Ad oggi, i posti letto in terapia intensiva in Lombardia sono in totale poco più di 900 (su un totale nazionale di poco superiore a 5 mila): i malati da Covid-19 ne occupano già oggi più della metà, con la conseguenza che si è iniziato a trasferire alcuni pazienti dagli ospedali lombardi ad altre regioni italiane.

«Ci sono altri malati che vanno gestiti», ha detto all’Adnkronos il 9 marzo Antonio Pesenti, direttore del Dipartimento di anestesia-rianimazione ed emergenza-urgenza del Policlinico di Milano, che coordina l’Unità di crisi per le terapie intensive in Lombardia. «Bisogna che i reparti si svuotino, ma è una cosa che può avvenire in maniera molto graduale».

«Le previsioni mostrano che al 26 marzo potremmo avere in Lombardia almeno 18 mila casi di Covid-19 ricoverati, di cui un terzo in terapia intensiva», ha aggiunto Pesenti.

Sempre il 9 marzo, la Consip (la centrale acquisti della Pubblica amministrazione) ha pubblicato i risultati della gara per fornire, tra le altre cose, quasi 4 mila ventilatori per reparti di terapia intensiva e sub-intensiva.

Qualche giorno fa il governo ha approvato un decreto per potenziare il sistema sanitario nazionale (Ssn), per esempio con l’assunzione di medici specializzandi, mentre con una circolare il ministero della Salute ha predisposto un piano per aumentare del 50 per cento i posti in terapia intensiva in tutto il Paese.

Ricapitolando: ecco alcune cose da tenere a mente quando si leggono i numeri pubblicati dalla Protezione civile sul coronavirus.

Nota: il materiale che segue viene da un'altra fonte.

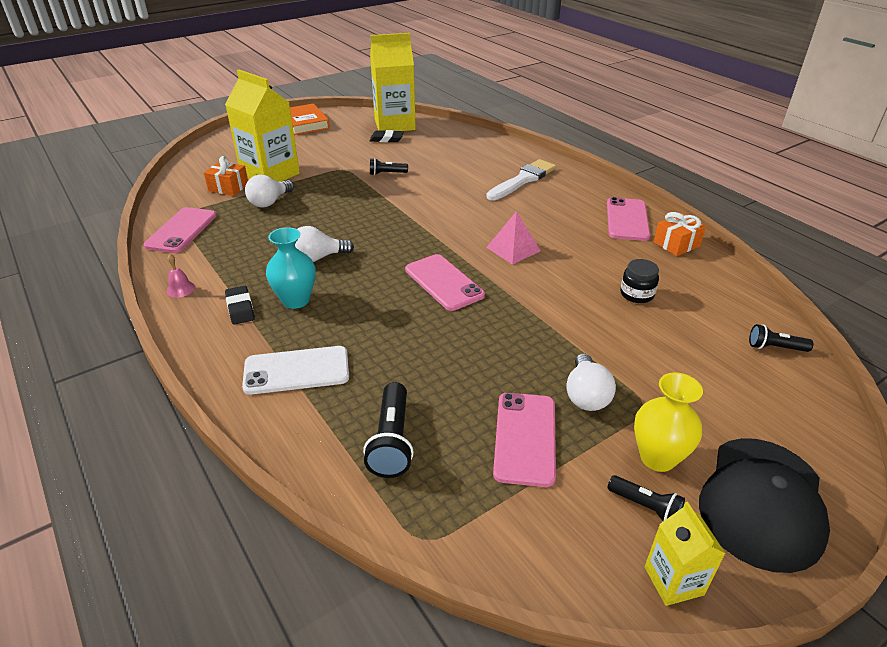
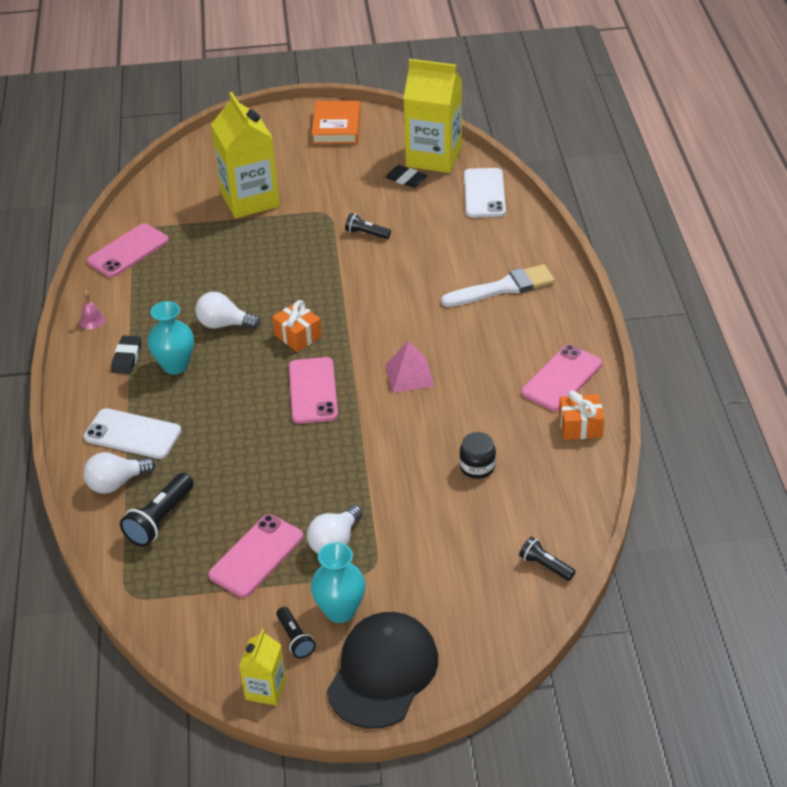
camera: 30 degrees right, 5 degrees up
orange gift [204,156,248,196] -> orange gift moved to [272,300,322,352]
white light bulb [245,175,294,208] -> white light bulb moved to [83,452,155,494]
yellow vase [634,372,703,472] -> turquoise vase [311,542,366,623]
black cap [699,438,830,573] -> black cap turned 150 degrees clockwise [327,612,438,729]
none -> white phone [464,168,506,217]

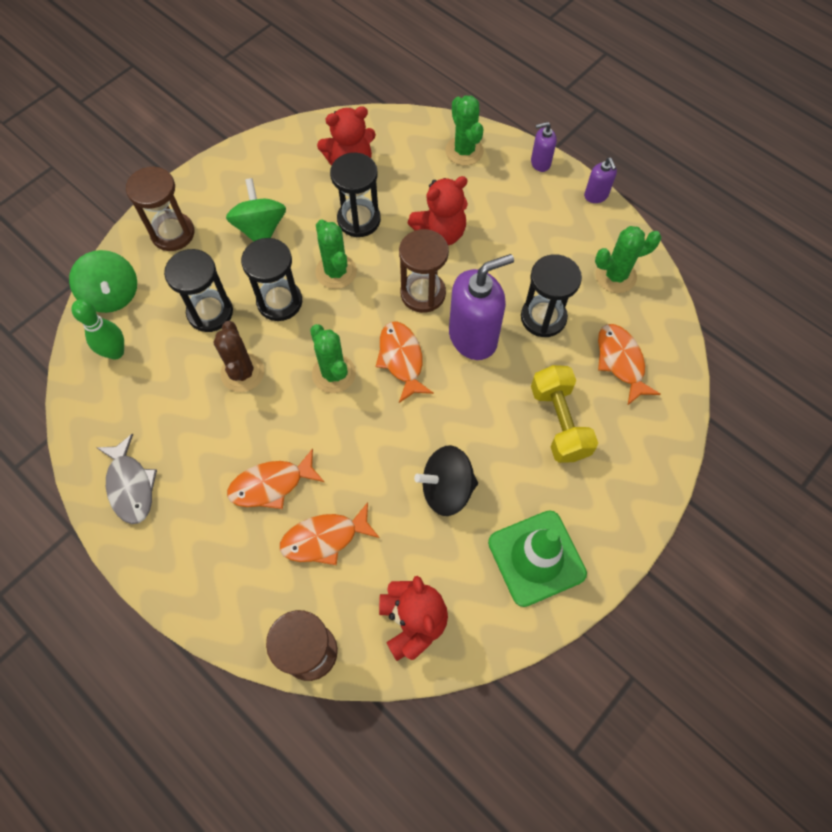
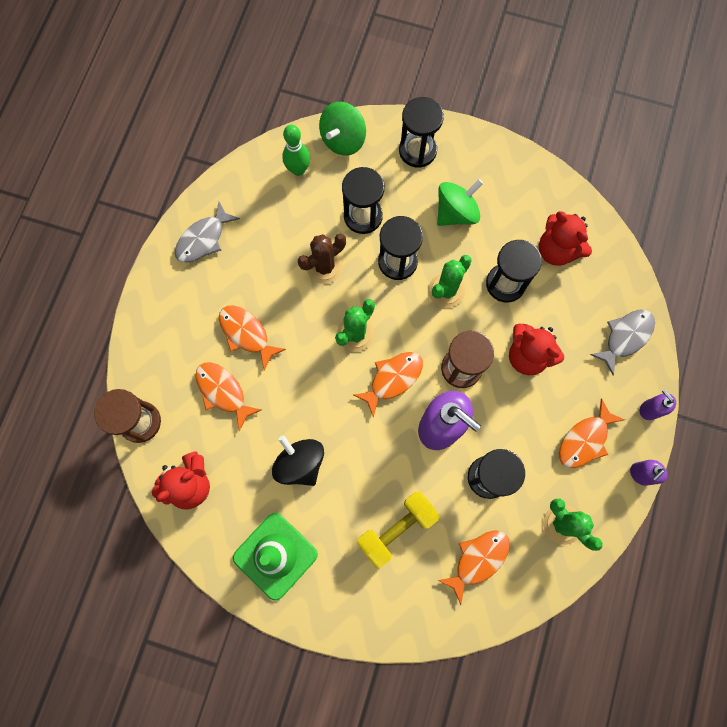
camera: 65 degrees right, 10 degrees up
brown hourglass [126,167,195,251] -> black hourglass [399,97,444,168]
green cactus [446,95,484,166] -> grey fish [590,310,655,375]
none -> orange fish [559,398,625,468]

Per quanto riguarda le morti, i dati non ci dicono se sono decessi di persone morte per il virus o con il virus. Secondo alcuni virologi, questa sarebbe una differenza di poco conto (e da non risaltare sul piano comunicativo), ma sulla questione si registrano opinioni contrastanti anche tra gli esperti.

Attenzione poi a quando sentite parlare di tasso di letalità e di confronti con altri Paesi, come la Cina. Al momento, il rapporto tra deceduti e contagiati in Italia sembra essere più alto, ma questo si spiegherebbe (oltre che per il fatto visto sopra) con il peso della popolazione anziana italiana e con il modo in cui vengono raccolti i dati sui contagiati.

I casi positivi totali sono infatti influenzati da un cambio di metodologia per i test introdotto a fine febbraio, quando si è deciso di testare solo i sintomatici.

Monitorare l’andamento giornaliero dei casi positivi resta comunque necessario per capire qual è l’andamento della curva del contagio, ma è anche vero che ci sono ritardi tra i dati comunicati dalla Protezione civile e quelli rilevati dalle singole regioni. Discrepanze che possono rendere fuorvianti i ridotti aumenti (o cali) in percentuale dei contagiati da un giorno all’altro.

Nell’immediato, è necessario monitorare i numeri sui ricoverati in ospedale, in particolare nei reparti di terapia intensiva. Gli aumenti previsti nei prossimi giorni, infatti, metteranno ancora più sotto sforzo il nostro sistema sanitario, soprattutto in regioni come la Lombardia maggiormente colpite dal contagio.